### Problem to work on
Write the next part of the appellate decision in Mederos v 147 Amsterdam LLC, starting right after its last sentence.

### Source document
== Segment start ==
| Mederos v 147 Amsterdam LLC |
| 2025 NY Slip Op 01895 [237 AD3d 410] |
| April 1, 2025 |
| Appellate Division, First Department |
| Published by New York State Law Reporting Bureau pursuant to Judiciary Law § 431. |
| Paul Mederos, as Guardian for Vinicio A. Familia Sena,
Respondent, v 147 Amsterdam LLC et al., Defendants, and Lucky Bear & Company et al., Appellants. |
Mauro Lilling Naparty LLP, Woodbury (Glenn A. Kaminska of counsel), for appellants.
Vouté, Lohrfink, McAndrew & Meisner, LLP, White Plains (Jeffrey S. Peske of counsel), for respondent.
Labor
- Safe Place to Work
- Construction Site
- Elevation-Related Hazard
- Fall from Scaffold
- Sufficiency of Evidence
Order, Supreme Court, New York County (Shlomo S. Hagler, J.), entered on or about June 7, 2024, which, to the extent appealed from, granted plaintiff's motion for summary judgment on the issue of liability on his Labor Law § 240 (1) claim as against defendants Lucky Bear & Company and Amsterdam RMR LLC (together, defendants), unanimously affirmed, without costs.
== Segment end ==
### Given entries
== Segment start ==
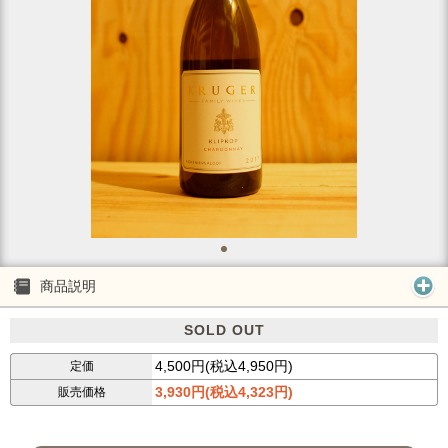
商品説明
SOLD OUT
4,500円(税込4,950円)
定価
3,930円(税込4,323円)
販売価格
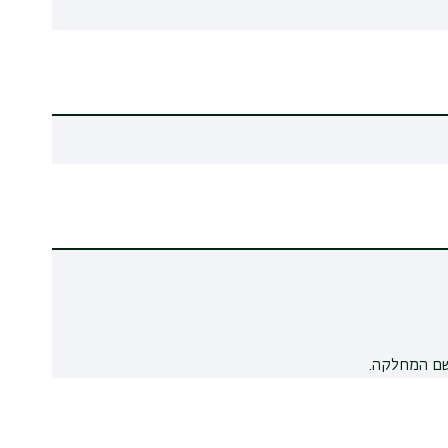
שם המחלקה.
== Segment end ==
### The answer
This case stems from a construction site accident that occurred at property owned by defendants and leased to defendant Brisa Dominicana Restaurant Corp., which was being converted from a bodega into a restaurant. Plaintiff's ward (Vinicio) was injured in an accident involving a scaffold, although no one witnessed the accident itself, and Vinicio's injuries prevent him from recalling how the accident occurred. The record is clear, however, that, after hearing a sound, witnesses discovered Vinicio on the ground next to a collapsed/overturned scaffold. This evidence is sufficient to establish plaintiff's prima facie entitlement to summary judgment on the issue of liability on his Labor Law § 240 (1) claim (see Kind v 1177 Ave. of the Ams. Acquisitions, LLC, 168 AD3d 408, 409 [1st Dept 2019]; Garcia v 1122 E. 180th St. Corp., 250 AD2d 550, 551 [1st Dept 1998]). Plaintiff's evidence was sufficient to conclude that Vinicio fell from the scaffold, and that the absence of proper protection was at least a proximate cause of his accident (see Felker v Corning Inc., 90 NY2d 219 [1997]; Angamarca v New York City Partnership Hous. Dev. Fund Co., Inc., 56 AD3d 264 [1st Dept 2008]).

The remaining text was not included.